Ruri sah zu Ryouichi und lächelte. Mit jeder neuen Sache, die sie über ihn erfuhr, fand sie ihn ein bisschen sympathischer. Es war ihr fast schon peinlich so zu denken. Selbst wenn sie Gefühle für ihn entwickeln würde, musste sie diese bis zum Abschluss unterdrücken, wenn sie ihm keine Probleme bereiten wollte. Sein perfektes Ansehen sollte nicht wegen ihr zerstört werden. Allein dieser Gedanke zeigte, dass sie Gefühle für ihn hatte, aber das wollte sie sich nicht eingestehen. Sie freute sich jetzt lieber darüber, dass er dafür gesorgt hatte, dass Kakeru aufgenommen wurde. Nachdem sie zu Ende gegessen hatten, verabredeten sie sich, um am nächsten Tag (Samstag) etwas zusammen zu unternehmen. Einer der Jungs boxte Kakeru in die Seite und meinte:

„Du kannst ja deine Bekannte mitbringen. Da sie nicht deine Freundin ist, findet sie ja vielleicht Gefallen an einem von uns.“

Kakeru hatte wohl schon damit gerechnet, denn er schüttelte sofort den Kopf und antwortete:

„Das geht leider nicht. Sie kommt aus meinem Heimatort und der ist weit von hier entfernt. Sie hat mich nur besucht, um zu sehen, ob es mir gut geht. Vielleicht wann anders.“

Er lächelte und der Junge, der ihn gefragte hatte, tat so, als würde er schmollen. Ruri war von seiner Lüge beeindruckt. Wann hatte er sie sich wohl ausgedacht? Doch sie hatte jetzt keine Zeit darüber nachzudenken. Sie wollte gerne als Mädchen mit den Jungs weggehen, deswegen sagte sie zu ihm:

„Lad sie doch ein. Sie kann meinen Platz füllen.

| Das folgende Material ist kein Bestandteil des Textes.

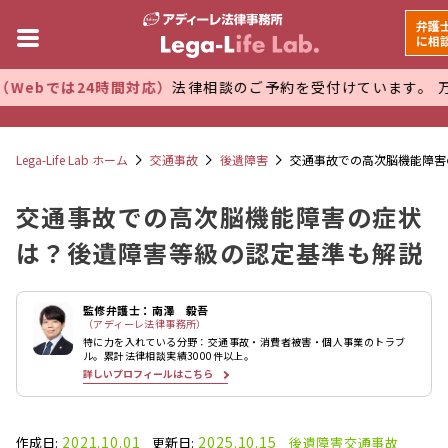
弁護
に相
4時間対応）
法律相談のご予約を受付けています。 万全な管理体
Lega-Life Lab ホーム
交通事故
後遺障害
交通事故での高次脳機能障害
交通事故での高次脳機能障害の症状
は？後遺障害等級の認定基準も解説
監修弁護士：南澤 毅吾
（アディーレ法律事務所）
特に力を入れている分野：交通事故・消費者被害・個人事業のトラブ
ル。累計法律相談実績3000件以上。
詳しいプロフィールはこちら
2021.10.01
2025.10.15
作成日:
更新日:
後遺障害
交通事故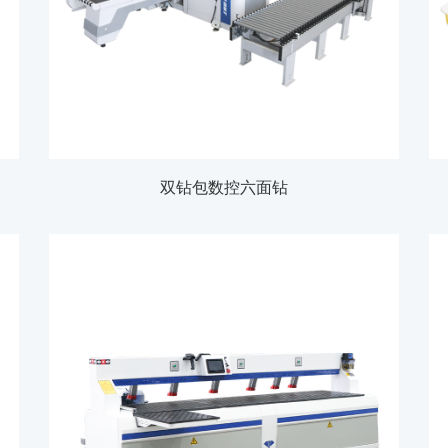
双钻包数控六面钻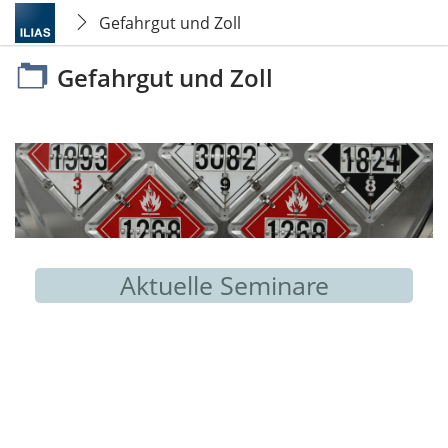
Gefahrgut und Zoll
Gefahrgut und Zoll
Aktuelle Seminare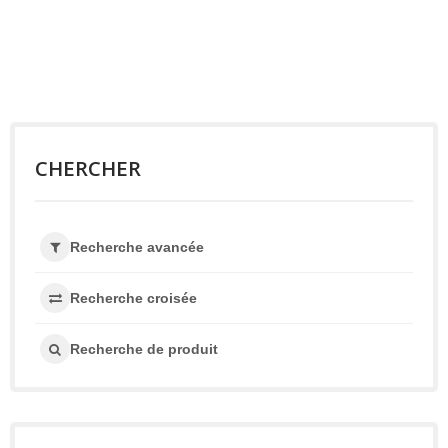
CHERCHER
Recherche avancée
Recherche croisée
Recherche de produit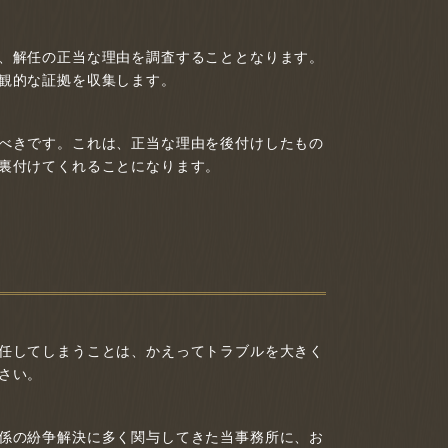
、解任の正当な理由を調査することとなります。
観的な証拠を収集します。
べきです。これは、正当な理由を後付けしたもの
裏付けてくれることになります。
任してしまうことは、かえってトラブルを大きく
さい。
係の紛争解決に多く関与してきた当事務所に、お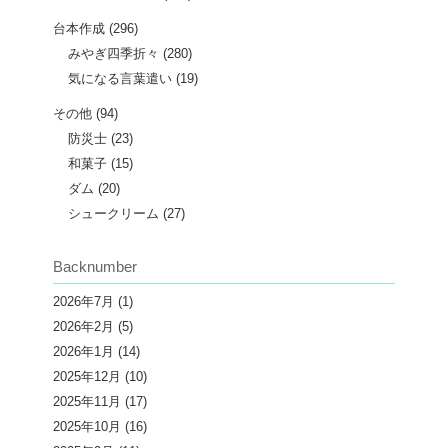
台本作成
(296)
みやぎ四季折々
(280)
気になる言葉遣い
(19)
その他
(94)
防災士
(23)
和菓子
(15)
ダム
(20)
シュークリーム
(27)
Backnumber
2026年7月
(1)
2026年2月
(5)
2026年1月
(14)
2025年12月
(10)
2025年11月
(17)
2025年10月
(16)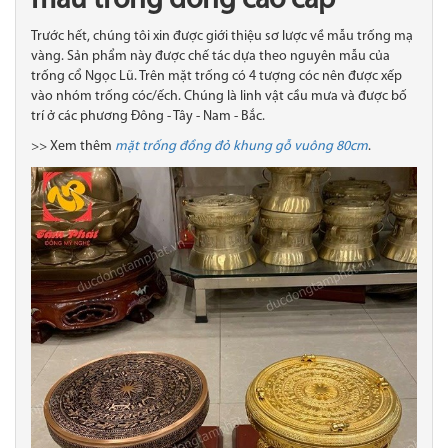
mẫu trống đồng cao cấp
Trước hết, chúng tôi xin được giới thiệu sơ lược về mẫu trống mạ
vàng. Sản phẩm này được chế tác dựa theo nguyên mẫu của
trống cổ Ngọc Lũ. Trên mặt trống có 4 tượng cóc nên được xếp
vào nhóm trống cóc/ếch. Chúng là linh vật cầu mưa và được bố
trí ở các phương Đông - Tây - Nam - Bắc.
>> Xem thêm
mặt trống đồng đỏ khung gỗ vuông 80cm
.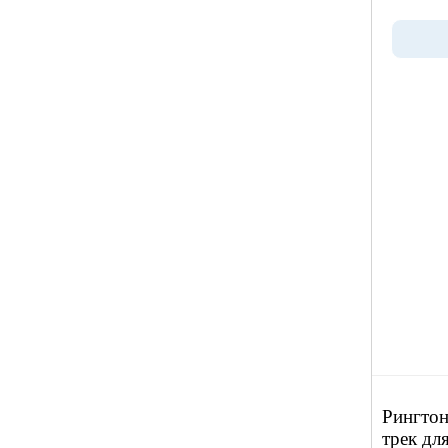
Рингтон
трек дл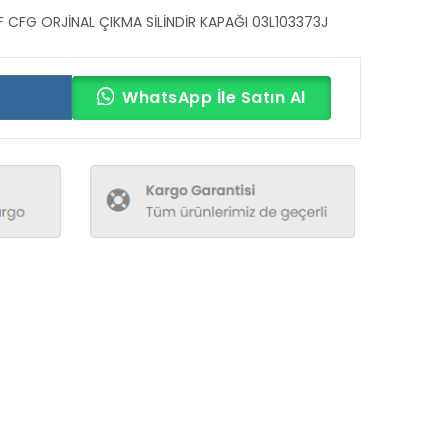
 CFG ORJİNAL ÇIKMA SİLİNDİR KAPAĞI 03L103373J
WhatsApp İle Satın Al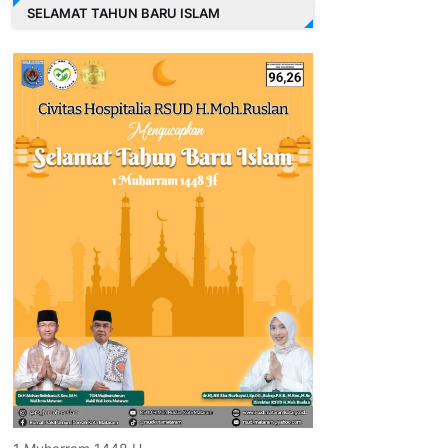
SELAMAT TAHUN BARU ISLAM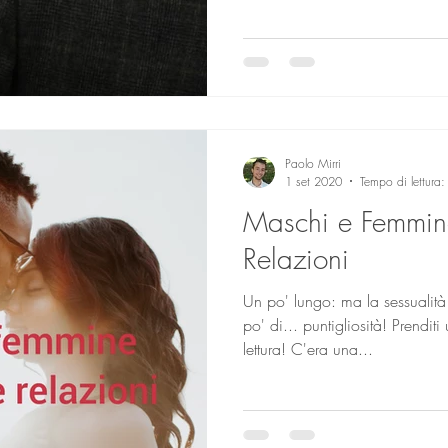
Paolo Mirri
1 set 2020
Tempo di lettura
Maschi e Femmine
Relazioni
Un po' lungo: ma la sessualit
po' di... puntigliosità! Prendi
lettura! C'era una...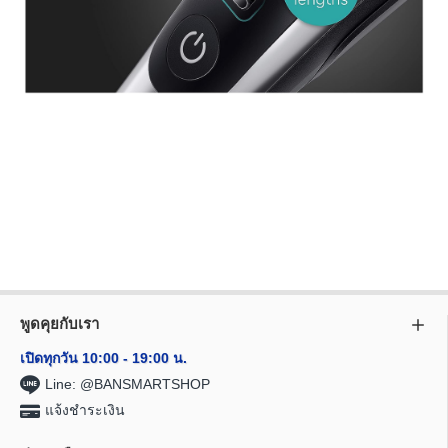
พูดคุยกับเรา
เปิดทุกวัน 10:00 - 19:00 น.
Line: @BANSMARTSHOP
แจ้งชำระเงิน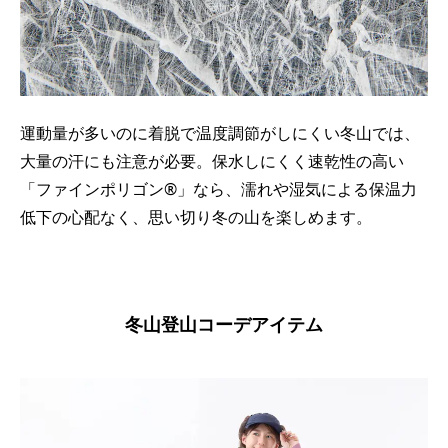
運動量が多いのに着脱で温度調節がしにくい冬山では、
大量の汗にも注意が必要。保水しにくく速乾性の高い
「ファインポリゴン®」なら、濡れや湿気による保温力
低下の心配なく、思い切り冬の山を楽しめます。
冬山登山コーデアイテム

Meine Eltern hätten mich gerne mal wieder zu Hause, deswegen bin ich am Wochenende nicht da. Sie kann ja in meinem Bett schlafen.“

Kakeru sah sie skeptisch an, aber sie machte ein bettelndes Gesicht und so hatte er keine Wahl. Er seufzte und stimmte zu. Er würde sie noch am Abend anrufen und einladen. Nachdem sie alles geklärt hatten gingen sie zum Wohnheim, verabschiedeten sich voneinander und gingen in ihre jeweiligen Zimmer. Als sie alleine waren fragte Kakeru:

„Du willst wirklich als Mädchen mit ihnen weggehen? Willst du dich nicht gleich den Löwen zum Fraß vorwerfen?“

Sie verstand seine Sorge, aber sie antwortete dennoch etwas trotzig:

„Genau das hat Kisuke auch gesagt, als ich ihn gefragte habe, ob du bei mir wohnen darfst. Du passt doch auf mich auf. Ich werde nicht von deiner Seite weichen. Versprochen! Ich will nicht immer nur ein Junge sein. Ich bin nun mal ein Mädchen und ich will manchmal auch ein Kleid oder einen Rock tragen. Das musst du doch verstehen. Ich weiß, dass ich mich freiwillig als Junge verkleide, aber…“

Sie wusste nicht warum, aber sie spürte Tränen in ihren Augen. Kakeru nahm sie in den Arm.

„Entschuldige. Ich wollte nur nicht, dass sie dich die ganze Zeit dumm anmachen. Wie hat meine Klassenkameradin immer gesagt? So was wie sie sei eine Perle unter Steinen. Das trifft deine Situation morgen wohl am Besten.“

Sie sah zu ihm hoch und lächelte zustimmend. Sie zogen sich um und fielen sofort in ihre Betten.